[64] Charles Fleetwood threw Drury Lane into confusion both behind and before the scenes, by his unpunctual payment of salaries, and by attempting to introduce pantomimes against the wishes of the old play-goers. This led to noisy scenes in 1744, in one of which Horace Walpole stigmatised Fleetwood as “an impudent rascal” from his box, and was embarrassed by the enthusiastic approval of the audience.
[65] The exact site of the famous Footsteps is not easily determined. Dr. Rimbault (Notes and Queries, February 2, 1850) says that it was reputed to be “at the extreme termination of the north-east end of Upper Montague Street.” It is placed a little farther west by Robert Hill, the water-colour painter, who stated in a letter, quoted by Mr. Wheatley in his London: “I well remember the Brothers’ Footsteps. They were near a bank that divided two of the fields between Montague House and the New Road, and their situation must have been, if my recollection serves me, what is now Torrington Square.” Smith says the Footsteps were “on the site of Mr. Martin’s chapel, or nearly so.” Mr. John Martin, the Baptist minister, had the chapel in Keppel Street. It still exists. This brings the Footsteps a few yards south, but Smith’s indefiniteness must be taken into account. That these markings were visible as late as 1800 is proved by the following entry in the Commonplace Book of Joseph Moser: “June 16th, 1800. Went into the fields at the back of Montague House, and there saw, for the last time, the Forty Footsteps: the building materials are there to cover them from the sight of man.” The feeling with which these curious marks were regarded by educated people may be judged by a letter quoted in the Gentleman’s Magazine of December 1804, in which the writer expresses his conviction that “the Almighty has ordered it as a standing monument of his great displeasure of the horrid sin of duelling,” an opinion in which the poet Southey concurred. In 1828, Miss Jane Porter published her novel, The Field of the Forty Footsteps.

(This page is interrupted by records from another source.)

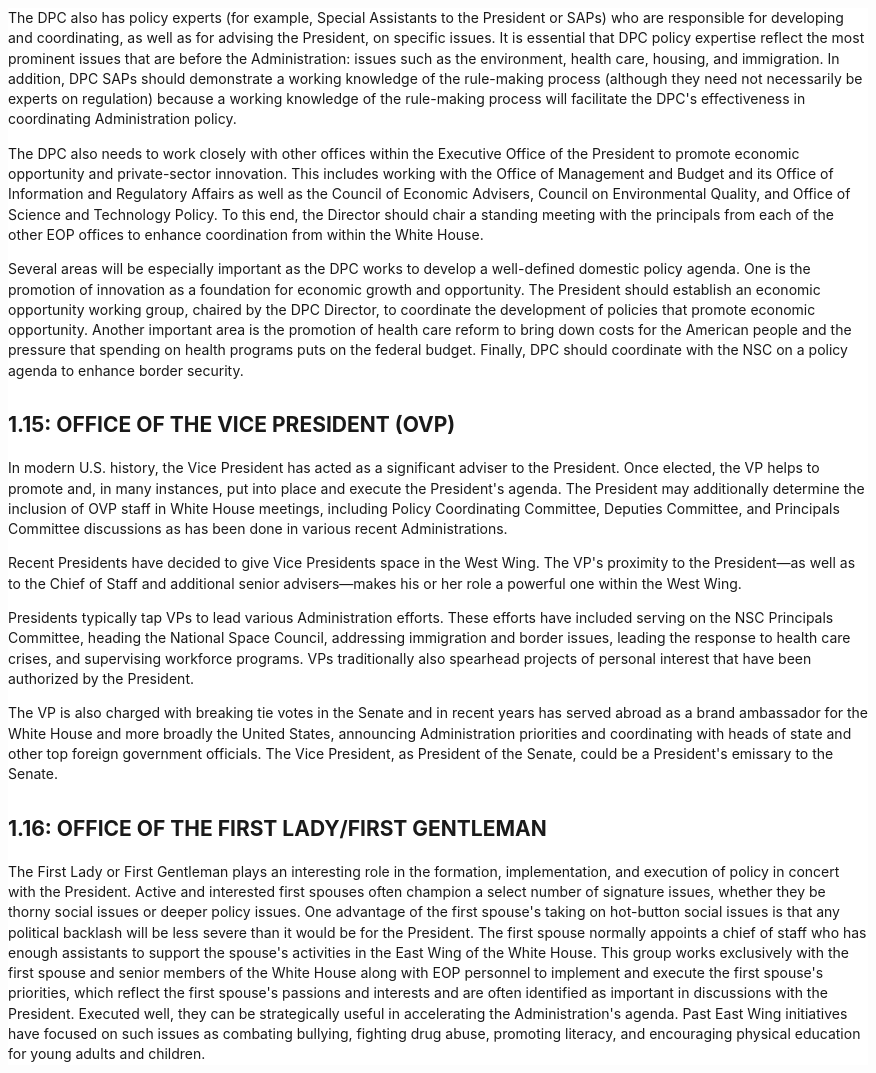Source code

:The DPC also has policy experts (for example, Special Assistants to the President or SAPs) who are responsible for developing and coordinating, as well as for advising the President, on specific issues. It is essential that DPC policy expertise reflect the most prominent issues that are before the Administration: issues such as the environment, health care, housing, and immigration. In addition, DPC SAPs should demonstrate a working knowledge of the rule-making process (although they need not necessarily be experts on regulation) because a working knowledge of the rule-making process will facilitate the DPC's effectiveness in coordinating Administration policy.

The DPC also needs to work closely with other offices within the Executive Office of the President to promote economic opportunity and private-sector innovation. This includes working with the Office of Management and Budget and its Office of Information and Regulatory Affairs as well as the Council of Economic Advisers, Council on Environmental Quality, and Office of Science and Technology Policy. To this end, the Director should chair a standing meeting with the principals from each of the other EOP offices to enhance coordination from within the White House.

Several areas will be especially important as the DPC works to develop a well-defined domestic policy agenda. One is the promotion of innovation as a foundation for economic growth and opportunity. The President should establish an economic opportunity working group, chaired by the DPC Director, to coordinate the development of policies that promote economic opportunity. Another important area is the promotion of health care reform to bring down costs for the American people and the pressure that spending on health programs puts on the federal budget. Finally, DPC should coordinate with the NSC on a policy agenda to enhance border security.

## 1.15: OFFICE OF THE VICE PRESIDENT (OVP)

In modern U.S. history, the Vice President has acted as a significant adviser to the President. Once elected, the VP helps to promote and, in many instances, put into place and execute the President's agenda. The President may additionally determine the inclusion of OVP staff in White House meetings, including Policy Coordinating Committee, Deputies Committee, and Principals Committee discussions as has been done in various recent Administrations.

Recent Presidents have decided to give Vice Presidents space in the West Wing. The VP's proximity to the President—as well as to the Chief of Staff and additional senior advisers—makes his or her role a powerful one within the West Wing.

Presidents typically tap VPs to lead various Administration efforts. These efforts have included serving on the NSC Principals Committee, heading the National Space Council, addressing immigration and border issues, leading the response to health care crises, and supervising workforce programs. VPs traditionally also spearhead projects of personal interest that have been authorized by the President.

The VP is also charged with breaking tie votes in the Senate and in recent years has served abroad as a brand ambassador for the White House and more broadly the United States, announcing Administration priorities and coordinating with heads of state and other top foreign government officials. The Vice President, as President of the Senate, could be a President's emissary to the Senate.

## 1.16: OFFICE OF THE FIRST LADY/FIRST GENTLEMAN

The First Lady or First Gentleman plays an interesting role in the formation, implementation, and execution of policy in concert with the President. Active and interested first spouses often champion a select number of signature issues, whether they be thorny social issues or deeper policy issues. One advantage of the first spouse's taking on hot-button social issues is that any political backlash will be less severe than it would be for the President. The first spouse normally appoints a chief of staff who has enough assistants to support the spouse's activities in the East Wing of the White House. This group works exclusively with the first spouse and senior members of the White House along with EOP personnel to implement and execute the first spouse's priorities, which reflect the first spouse's passions and interests and are often identified as important in discussions with the President. Executed well, they can be strategically useful in accelerating the Administration's agenda. Past East Wing initiatives have focused on such issues as combating bullying, fighting drug abuse, promoting literacy, and encouraging physical education for young adults and children.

[66] Nearly a hundred years later, a similar superstition survived in London, and is thus noted by Brand in his Popular Antiquities: “In the Morning Post, Monday, May 2nd, 1791, it was mentioned ‘that yesterday, being the first of May, according to annual and superstitious custom, a number of persons went into the fields and bathed their faces with the dew on the grass, under the idea that it would render them beautiful.’”
[67] The occasion was a dinner at Tom Davies’s in 1762. “Boswell: Does not Gray’s poetry, sir, tower above the common mark? Johnson: Yes, sir; but we must attend to the difference between what men in general cannot do if they would, and what every man may do if he would. Sixteen-string Jack towered above the common mark.” Dr. William Bell, whom Rann robbed, was Rector of Christ Church, London, 1780-99, and treasurer of St. Paul’s Cathedral.

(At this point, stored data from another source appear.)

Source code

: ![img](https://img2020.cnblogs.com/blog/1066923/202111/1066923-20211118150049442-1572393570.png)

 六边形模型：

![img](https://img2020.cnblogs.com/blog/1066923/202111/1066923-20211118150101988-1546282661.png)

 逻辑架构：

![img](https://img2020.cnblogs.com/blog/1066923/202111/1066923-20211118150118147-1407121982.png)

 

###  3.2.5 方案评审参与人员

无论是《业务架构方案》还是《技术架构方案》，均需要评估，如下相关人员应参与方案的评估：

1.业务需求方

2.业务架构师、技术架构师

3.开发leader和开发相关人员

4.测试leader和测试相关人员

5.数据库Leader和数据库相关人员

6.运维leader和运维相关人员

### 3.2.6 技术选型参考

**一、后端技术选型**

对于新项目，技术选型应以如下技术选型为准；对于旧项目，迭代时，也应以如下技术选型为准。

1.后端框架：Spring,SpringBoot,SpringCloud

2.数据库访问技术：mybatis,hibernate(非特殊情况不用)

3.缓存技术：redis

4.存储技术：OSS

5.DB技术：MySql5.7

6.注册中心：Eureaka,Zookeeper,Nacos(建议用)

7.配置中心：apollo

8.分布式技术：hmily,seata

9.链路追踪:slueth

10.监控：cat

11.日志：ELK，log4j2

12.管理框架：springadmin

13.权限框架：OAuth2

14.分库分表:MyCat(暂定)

[68] Probably a mistake. These nosegays were given to condemned criminals on their way to Tyburn by the St. Sepulchre authorities. Rann was one of the last to receive the gift.
[69] Saunders Welch, the father of Mrs. Nollekens, was educated in Aylesbury workhouse, and for many years was a grocer in Museum Street, then Queen Street. He succeeded Fielding as a Justice of the Peace for Westminster. Smith says in his Nollekens that he met many people who recollected seeing him as High Constable of Westminster, “dressed in black, with a large, nine-storey George the Second’s wig highly powdered, with long flowing curls over his shoulder, a high three-cornered hat, and his black baton tipped with silver at either end, riding on a white horse to Tyburn with the malefactors.” A long and warm friendship existed between Saunders Welch and Dr. Johnson. “Johnson, who had an eager and unceasing curiosity to know human life in all its variety, told me that he attended Mr. Welch in his office for a whole winter, to hear the examinations of the culprits” (Boswell).

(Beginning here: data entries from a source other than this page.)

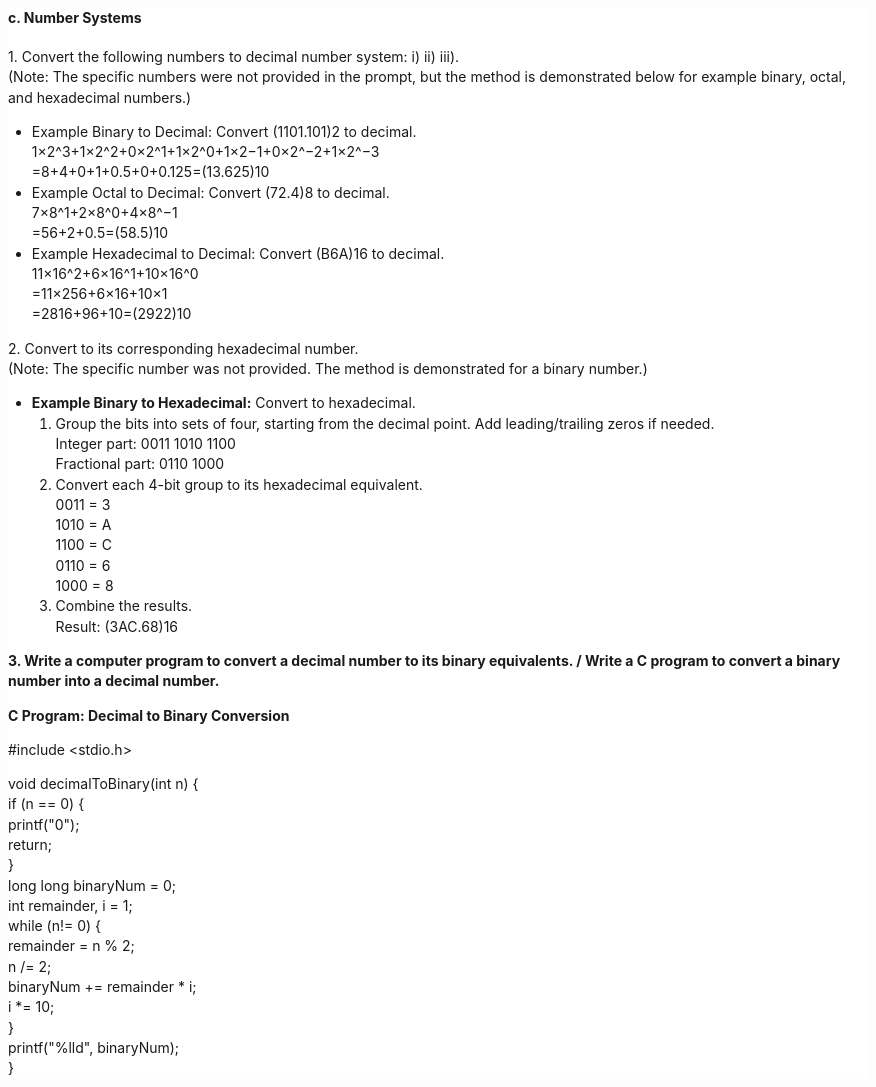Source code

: #### **c. Number Systems**

1\. Convert the following numbers to decimal number system: i) ii) iii).  
(Note: The specific numbers were not provided in the prompt, but the method is demonstrated below for example binary, octal, and hexadecimal numbers.)

* Example Binary to Decimal: Convert (1101.101)2​ to decimal.  
  1×2^3+1×2^2+0×2^1+1×2^0+1×2−1+0×2^−2+1×2^−3  
  \=8+4+0+1+0.5+0+0.125=(13.625)10​  
* Example Octal to Decimal: Convert (72.4)8​ to decimal.  
  7×8^1+2×8^0+4×8^−1  
  \=56+2+0.5=(58.5)10​  
* Example Hexadecimal to Decimal: Convert (B6A)16​ to decimal.  
  11×16^2+6×16^1+10×16^0  
  \=11×256+6×16+10×1  
  \=2816+96+10=(2922)10​

2\. Convert to its corresponding hexadecimal number.  
(Note: The specific number was not provided. The method is demonstrated for a binary number.)

* **Example Binary to Hexadecimal:** Convert  to hexadecimal.  
  1. Group the bits into sets of four, starting from the decimal point. Add leading/trailing zeros if needed.  
     Integer part: 0011 1010 1100  
     Fractional part: 0110 1000  
  2. Convert each 4-bit group to its hexadecimal equivalent.  
     0011 \= 3  
     1010 \= A  
     1100 \= C  
     0110 \= 6  
     1000 \= 8  
  3. Combine the results.  
     Result: (3AC.68)16​

**3\. Write a computer program to convert a decimal number to its binary equivalents. / Write a C program to convert a binary number into a decimal number.**

**C Program: Decimal to Binary Conversion**

\#include \<stdio.h\>

void decimalToBinary(int n) {  
    if (n \== 0\) {  
        printf("0");  
        return;  
    }  
    long long binaryNum \= 0;  
    int remainder, i \= 1;  
    while (n\!= 0\) {  
        remainder \= n % 2;  
        n /= 2;  
        binaryNum \+= remainder \* i;  
        i \*= 10;  
    }  
    printf("%lld", binaryNum);  
}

[70] To-day, High Street, Marylebone, is perhaps the most perfect High Street left in London. Neither from its north end in Marylebone Road nor from Oxford Street does it receive heavy traffic; its shops exist for the fine streets and squares around it, and it offers them the best of most things, from a tender chicken to a county history.
[71] “In the year 1741, the old church in which Hogarth has introduced his “Rake at the Altar with the Old Maid” was taken down, and the present one built on its site; so that the writers who have stated that the scene took place in the present edifice must acknowledge their error, if they will take the trouble to refer to Hogarth’s fifth plate of the Rake’s Progress, where they will find its publication to have taken place June 25, 1735.”—S.
[72] Probably Christopher Norton, of the St. Martin’s Lane Academy.
[73] Tradition reports that from Elizabeth it came to the Forsyths, and thence to the Duke of Portland. In his Marylebone and St. Pancras, Mr. Clinch writes: “In the year 1703 a large school was established here by Mr. De la Place. That gentleman’s daughter married the Rev. John Fountayne, Rector of North Sidmouth, in Wiltshire, and the latter succeeded Mr. De la Place in the school. The school is said to have obtained a considerable reputation among the nobility and gentry, whose sons there received an educational training previously to their removal to the universities.”